PAGE EXTRACT:
******
Abstract

A number of recent studies have supported the use of the MMPI-2 Fake Bad Scale (FBS) as a measure of negative response bias, the scale at times demonstrating greater sensitivity to negative response bias than other MMPI-2 validity scales. However, clinicians may not always have access to True FBS (T-FBS) scores, such as when True-False answer sheets are unavailable or published research studies do not report FBS raw scores. Under these conditions, Larrabee (2003a) suggests a linear regression formula that provides estimated FBS (E-FBS) scores derived from weighted validity and clinical T-Scores. The present study intended to validate this regression formula of MMPI-2 E-FBS scores and demonstrate its specificity in a sample of non-litigating, clinically referred, medically intractable epilepsy patients. We predicted that the E-FBS scores would correlate highly (>.70) with the T-FBS scores, that the E-FBS would show comparable correlations with MMPI-2 validity and clinical scales relative to the T-FBS, and that the E-FBS would show an adequate ability to match T-FBS scores using a variety of previously suggested T-FBS raw score cutoffs. Overall, E-FBS scores correlated very highly with T-FBS scores (r = .78, p < .0001), though correlations were especially high for women (r = .85, p < .0001) compared to men (r = .62, p < .001). Thirty-one of 32 (96.9%) comparisons made between E-FBS/T-FBS correlates with other MMPI-2 scales were nonsignificant. When matching to T-FBS “high” and “low” scores, the E-FBS scores demonstrated the highest hit rate (92.5%) through use of Lees-Haley's (1992) revised cutoffs for men and women. These same cutoffs resulted in excellent overall specificity for both the T-FBS scores (92.5%) and E-FBS scores (90.6%). The authors conclude that the E-FBS represents an adequate estimate of T-FBS scores in the current epilepsy sample. Use of E-FBS scores may be especially useful when clinicians conduct the MMPI-2 short form, which does not include all of the 43 FBS items but does include enough items to compute each of the validity and clinical T-Scores. Future studies should examine E-FBS sensitivity in compensation-seekers with incomplete effort.
******
DATA RECORDS:
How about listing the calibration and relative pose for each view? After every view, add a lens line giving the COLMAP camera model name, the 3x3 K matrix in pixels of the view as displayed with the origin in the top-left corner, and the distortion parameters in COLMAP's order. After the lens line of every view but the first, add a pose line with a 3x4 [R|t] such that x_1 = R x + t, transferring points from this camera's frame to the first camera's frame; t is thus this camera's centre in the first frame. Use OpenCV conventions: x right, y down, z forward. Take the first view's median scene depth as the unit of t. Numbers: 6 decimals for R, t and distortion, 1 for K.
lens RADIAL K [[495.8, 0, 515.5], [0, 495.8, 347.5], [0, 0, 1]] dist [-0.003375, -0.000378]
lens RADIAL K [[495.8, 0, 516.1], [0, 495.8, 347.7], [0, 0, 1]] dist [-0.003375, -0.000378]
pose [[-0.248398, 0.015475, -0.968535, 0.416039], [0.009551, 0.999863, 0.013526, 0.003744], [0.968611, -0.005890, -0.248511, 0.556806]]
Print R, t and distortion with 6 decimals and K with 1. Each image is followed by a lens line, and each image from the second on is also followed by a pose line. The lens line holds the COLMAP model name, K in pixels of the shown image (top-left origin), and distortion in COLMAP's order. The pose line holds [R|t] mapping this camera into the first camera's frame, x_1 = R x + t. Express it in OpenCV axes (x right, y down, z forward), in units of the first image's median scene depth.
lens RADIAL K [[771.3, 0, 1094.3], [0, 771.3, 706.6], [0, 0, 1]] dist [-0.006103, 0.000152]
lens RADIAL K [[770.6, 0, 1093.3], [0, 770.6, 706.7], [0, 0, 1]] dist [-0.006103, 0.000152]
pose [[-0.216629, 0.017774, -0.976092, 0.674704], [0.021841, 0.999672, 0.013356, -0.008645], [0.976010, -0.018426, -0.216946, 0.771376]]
******
EXERCISE OBJECTIVE:
According to the abstract, why may estimated FBS scores be especially useful when clinicians give the MMPI-2 short form? Answer in one to three sentences.

RESULT BELOW:
The MMPI-2 short form does not include all 43 FBS items, so a true FBS score cannot be obtained from it. It does include enough items to compute each validity and clinical T-Score, and the estimated FBS is calculated from weighted validity and clinical T-Scores.